We’re now able to create a random forest, but how accurate is it compared to a single decision tree? To answer this question we’ve split our data into a training set and test set. By building our models using the training set and testing on every data point in the test set, we can calculate the accuracy of both a single decision tree and a random forest.
We’ve given you code that calculates the accuracy of a single tree. This tree was made without using any of the bagging techniques we just learned. We created the tree by using every row from the training set once and considered every feature when splitting the data rather than a random subset.
Let’s also calculate the accuracy of a random forest and see how it compares!
Instructions
Begin by taking a look at the code we’ve given you. We’ve created a single tree using the training data, looped through every point in the test set, counted the number of points the tree classified correctly and reported the percentage of correctly classified points — this percentage is known as the accuracy of the model.
Run the code to see the accuracy of the single decision tree.
Right below where tree
is created, create a random forest named forest
using our make_random_forest()
function.
This function takes three parameters — the number of trees in the forest, the training data, and the training labels. It returns a list of trees.
Create a random forest with 40
trees using training_data
and training_labels
.
You should also create a variable named forest_correct
and start it at 0
. This is the variable that will keep track of how many points in the test set the random forest correctly classifies.
For every data point in the test set, we want every tree to classify the data point, find the most common classification, and compare that prediction to the true label of the data point. This is very similar to what you did in the previous exercise.
To begin, at the end of the for loop outside the if statement, create an empty list named predictions
. Next, loop through every forest_tree
in forest
. Call classify()
using testing_data[i]
and forest_tree
as parameters and append the result to predictions
.
After we loop through every tree in the forest, we now want to find the most common prediction and compare it to the true label. The true label can be found using testing_labels[i]

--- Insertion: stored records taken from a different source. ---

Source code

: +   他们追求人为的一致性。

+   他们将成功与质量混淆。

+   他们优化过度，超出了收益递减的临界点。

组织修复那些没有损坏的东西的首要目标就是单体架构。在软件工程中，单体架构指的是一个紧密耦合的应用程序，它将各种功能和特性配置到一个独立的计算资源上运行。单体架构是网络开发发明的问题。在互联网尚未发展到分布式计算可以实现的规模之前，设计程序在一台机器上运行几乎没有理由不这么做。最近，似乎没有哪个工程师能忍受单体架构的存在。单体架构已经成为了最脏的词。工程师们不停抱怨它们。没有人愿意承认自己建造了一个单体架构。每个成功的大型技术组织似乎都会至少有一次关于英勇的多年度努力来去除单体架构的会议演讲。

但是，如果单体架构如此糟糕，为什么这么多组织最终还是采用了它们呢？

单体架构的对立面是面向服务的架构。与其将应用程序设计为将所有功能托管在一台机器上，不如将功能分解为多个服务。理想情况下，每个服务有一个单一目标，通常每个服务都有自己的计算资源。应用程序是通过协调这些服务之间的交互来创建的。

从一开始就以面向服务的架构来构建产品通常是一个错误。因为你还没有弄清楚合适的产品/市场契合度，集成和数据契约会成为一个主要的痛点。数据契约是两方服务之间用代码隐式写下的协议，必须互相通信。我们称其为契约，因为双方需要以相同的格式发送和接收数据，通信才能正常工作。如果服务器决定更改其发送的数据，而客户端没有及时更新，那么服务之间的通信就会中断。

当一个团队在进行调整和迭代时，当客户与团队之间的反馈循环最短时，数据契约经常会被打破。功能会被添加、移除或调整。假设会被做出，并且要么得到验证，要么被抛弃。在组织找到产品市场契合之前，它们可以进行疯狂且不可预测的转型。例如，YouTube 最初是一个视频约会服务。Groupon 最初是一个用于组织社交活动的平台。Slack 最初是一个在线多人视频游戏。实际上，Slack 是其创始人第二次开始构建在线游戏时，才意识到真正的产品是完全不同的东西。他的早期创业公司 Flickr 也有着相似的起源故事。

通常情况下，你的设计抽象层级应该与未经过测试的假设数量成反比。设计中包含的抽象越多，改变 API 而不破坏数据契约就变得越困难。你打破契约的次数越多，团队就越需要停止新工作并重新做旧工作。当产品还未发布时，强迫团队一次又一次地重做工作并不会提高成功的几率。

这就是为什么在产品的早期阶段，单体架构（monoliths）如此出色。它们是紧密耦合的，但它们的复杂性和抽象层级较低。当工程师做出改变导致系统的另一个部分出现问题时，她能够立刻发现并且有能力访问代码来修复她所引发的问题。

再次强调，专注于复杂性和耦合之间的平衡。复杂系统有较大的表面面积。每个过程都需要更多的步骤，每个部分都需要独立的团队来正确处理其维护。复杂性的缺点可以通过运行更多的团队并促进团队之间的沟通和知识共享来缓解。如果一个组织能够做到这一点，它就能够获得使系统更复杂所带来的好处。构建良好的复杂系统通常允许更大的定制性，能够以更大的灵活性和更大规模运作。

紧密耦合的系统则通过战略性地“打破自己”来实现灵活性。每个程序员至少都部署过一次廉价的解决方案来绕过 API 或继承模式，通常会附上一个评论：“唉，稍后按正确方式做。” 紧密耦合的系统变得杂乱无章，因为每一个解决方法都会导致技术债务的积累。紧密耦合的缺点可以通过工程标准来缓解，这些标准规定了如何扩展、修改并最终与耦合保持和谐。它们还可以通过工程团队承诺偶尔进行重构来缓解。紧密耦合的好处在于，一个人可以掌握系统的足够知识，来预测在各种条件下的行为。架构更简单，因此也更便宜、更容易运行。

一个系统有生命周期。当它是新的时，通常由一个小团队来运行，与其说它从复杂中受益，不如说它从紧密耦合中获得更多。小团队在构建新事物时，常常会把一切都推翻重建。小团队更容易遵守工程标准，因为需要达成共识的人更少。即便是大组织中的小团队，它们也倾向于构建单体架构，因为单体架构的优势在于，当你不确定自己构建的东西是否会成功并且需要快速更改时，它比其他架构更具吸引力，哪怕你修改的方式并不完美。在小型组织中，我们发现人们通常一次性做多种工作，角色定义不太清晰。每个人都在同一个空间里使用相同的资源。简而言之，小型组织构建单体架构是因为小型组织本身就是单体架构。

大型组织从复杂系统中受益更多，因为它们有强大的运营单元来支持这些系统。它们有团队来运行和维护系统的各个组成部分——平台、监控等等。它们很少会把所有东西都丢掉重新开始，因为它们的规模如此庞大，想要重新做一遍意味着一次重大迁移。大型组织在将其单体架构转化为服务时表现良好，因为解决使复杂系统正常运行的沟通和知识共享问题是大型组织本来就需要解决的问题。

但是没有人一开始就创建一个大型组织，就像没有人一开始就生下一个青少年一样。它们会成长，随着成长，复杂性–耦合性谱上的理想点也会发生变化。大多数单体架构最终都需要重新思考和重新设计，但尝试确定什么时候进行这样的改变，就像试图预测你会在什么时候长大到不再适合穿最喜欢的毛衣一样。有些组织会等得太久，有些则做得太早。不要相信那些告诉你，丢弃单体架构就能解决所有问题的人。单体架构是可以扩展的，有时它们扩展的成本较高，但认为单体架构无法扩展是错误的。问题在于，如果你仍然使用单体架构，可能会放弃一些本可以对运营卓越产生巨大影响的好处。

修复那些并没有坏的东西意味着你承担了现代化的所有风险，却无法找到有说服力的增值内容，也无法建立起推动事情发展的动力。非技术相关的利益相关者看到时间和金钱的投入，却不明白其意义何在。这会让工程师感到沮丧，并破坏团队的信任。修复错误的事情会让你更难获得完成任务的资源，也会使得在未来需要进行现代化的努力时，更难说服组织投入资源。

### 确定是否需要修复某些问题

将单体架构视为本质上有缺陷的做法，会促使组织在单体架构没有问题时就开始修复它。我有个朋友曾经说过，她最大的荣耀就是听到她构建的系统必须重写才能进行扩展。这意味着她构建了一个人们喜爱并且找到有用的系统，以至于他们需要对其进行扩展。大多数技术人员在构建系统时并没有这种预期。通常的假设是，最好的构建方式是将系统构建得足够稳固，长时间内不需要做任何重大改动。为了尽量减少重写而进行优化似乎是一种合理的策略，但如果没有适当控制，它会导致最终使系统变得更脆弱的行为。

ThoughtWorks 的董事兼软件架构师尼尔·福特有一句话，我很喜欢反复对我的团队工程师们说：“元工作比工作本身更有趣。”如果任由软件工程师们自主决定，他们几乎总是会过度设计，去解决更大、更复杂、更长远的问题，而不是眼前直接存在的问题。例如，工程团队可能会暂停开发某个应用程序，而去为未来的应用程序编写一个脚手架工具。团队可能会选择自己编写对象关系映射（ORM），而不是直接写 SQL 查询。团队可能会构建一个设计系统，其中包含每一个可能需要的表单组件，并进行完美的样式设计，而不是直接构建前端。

. If they’re equal, we’ve correctly classified a point and should add 1
to forest_correct
.
An easy way of finding the most common prediction is by using this line of code:
forest_prediction = max(predictions,key=predictions.count)
Finally, after looping through all of the points in the test set, we want to print out the accuracy of our random forest. Divide forest_correct
by the number of items in the test set and print the result.
How did the random forest do compared to the single decision tree?